Profound changes are underway in the social sector. In this post, innovation consultant Dale Renner shows how not-for-profit organisations are wrestling with fundamental questions of identity: what to keep, what’s important and what can be changed? This post originally appeared on Pro Bono Australia.
With the impending arrival of individualised funding (consumer directed care) in disability, aged care and mental health, social organisations are in the midst of reform and readiness projects to make the operational changes required. But in all the sound and fury of the busyness, issues of fear, change and identity are ever present.
Not for Profits have some reason to fear these changes. In the UK, which has implemented individualised funding, 78 per cent of aged care residential beds are now provided by the private sector, with 58 per cent of these run by large corporate providers (Grant Thornton UK 2014).
While there are some differences, this points to the direction of change – increasing numbers of commercial organisations and small firms winning business in social markets. And while there will be teething problems, with some people missing out during the changes, service users are clearly demanding the ability to make choices about their services. This demand will continue to drive change.
The identity inherent in the term “Not for Profit” is strong. Many providers are concerned about what will be lost with the move to social markets. The challenge for these organisations is: “How do we keep core elements of what it means to be a Not for Profit, while making the changes necessary to succeed in the new market-driven environment?”
This process of maintaining the essence of an organisation or movement, while continuing to move forward, is not unique to the social sector. In a way, this is the constant struggle we see between progressives and conservatives. Progressives without conservatives would change too much, too fast. Conservatives without progressives would slow down positive change.
Organisations need to conserve some of the status quo, while changing toward a better system.
In adjusting to the changes, we can learn from the radical market changes in the print media. Change has been thrust upon them in the form of the internet, disrupting their business model, which was primarily based on selling advertising.
What is important to keep, and what to change in this situation? While newspaper people might love the feeling of ink-stained fingers or the smell of the giant presses, fighting to keep presses going in the face of digital delivery doesn’t make much sense. Newspapers have been asking themselves: “What is the valuable essence of our organisation? The things that must be preserved?”. Fearless journalism, holding powerful people to account, raising the quality of debate – these are the core functions that must be retained. The challenge is how to preserve what’s important while letting go of the rest and adapting to digital delivery. The irony is that print media are now experimenting with Not for Profit structures for online newspapers.
It’s the same challenge for Not for Profit organisations as they adjust to individualised funding. Ask: “What is the core essence of our Not for Profit identity, that which is vital to preserve?” Is it the fact that the organisation doesn’t make a profit, but makes a surplus instead? Is the legal structure the essence, or is it just the format?
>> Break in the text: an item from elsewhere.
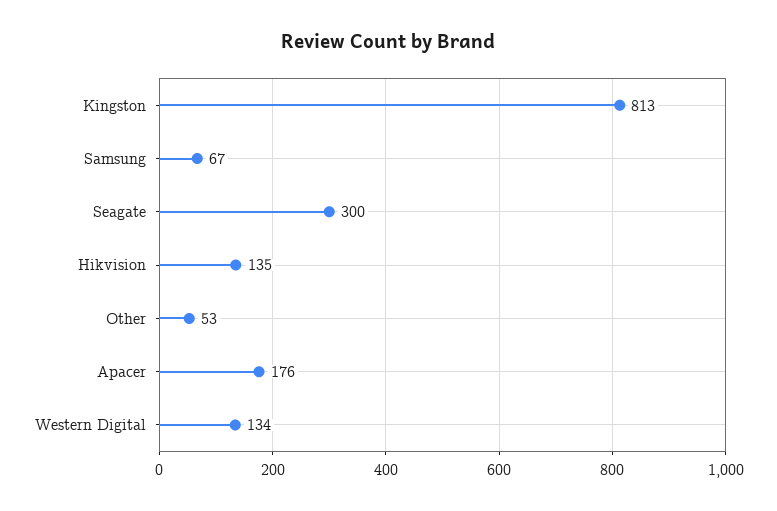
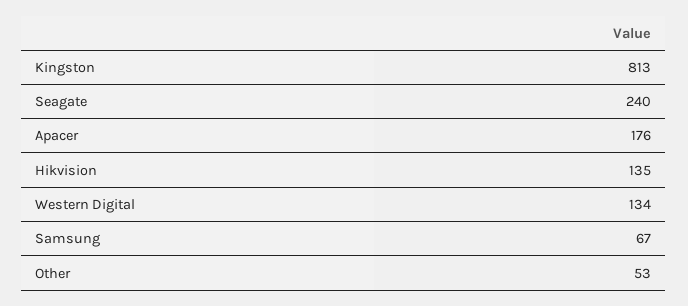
Seagate: 300 -> 240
As an analogy – when The Age and the Sydney Morning Herald moved from broadsheet to tabloid “compact” format, did it change their essence or just their format?
Not for Profit organisations can undertake a documented, deliberate approach to assess the aspects of the business that are vital to keep, and the aspects than can be changed.
Keep: The important core that needs to be preserved is the identity, the culture, those intangible elements that capture “how we do things around here”. It’s the purpose and passion and magic that happens when people dedicated to a cause work together to make it happen. In a social market where firms compete for customers, this core identity should translate into the “positioning” that the organisation takes – the unique approach and way of doing things that makes an organisation stand out from the rest.
The irony is that a move from block funding to social markets makes an organisation’s uniqueness and identity even more important. People want to buy from an organisation that specifically meets their needs, not a generic organisation that provides exactly what everyone else provides.
Social organisations will need to be very clear about values and how decisions are made. A written decision-making process can help when values come into conflict with each other. For example, the values of respect for the individual and commitment to quality may come into conflict with the commercial imperative to grow the organisation and generate an operating margin.
Change: If our social organisations fight to keep those identity and purpose elements, what elements of the organisation should they be prepared to change or lose? Ethically, outcomes should matter more than our own identity as a Not for Profit. Anything that holds us back from achieving better outcomes that our customers want – that is something we can change.
In addition, many organisations can afford to change their legal structure, or some of their services. Some organisations may choose to become social enterprises, or for-benefit corporations (B Corps), or may choose to merge with others. Organisations will need to experiment with how things are done, while preserving for whom they do them and what value they offer. We may need to change our language from “client” to “customer”, or change delivery method to involve more efficient service delivery. And while many customers may choose to use skilled case managers to help them manage their services, other customers may wish to avoid using case managers.
Organisations need to know how much and what they can change before they can embrace a different identity. If a friend dyes their hair a different colour and changes their style, they are still the same person. But if that person changes their personality, what they value, who they care about – then we would say they have changed and become a different person.
Boards should be struggling with this question now, before the switch to individualised funding is fully upon us. What is your organisation’s identity, and how much can you change before you lose your essence? What should you keep, and what are you prepared to change?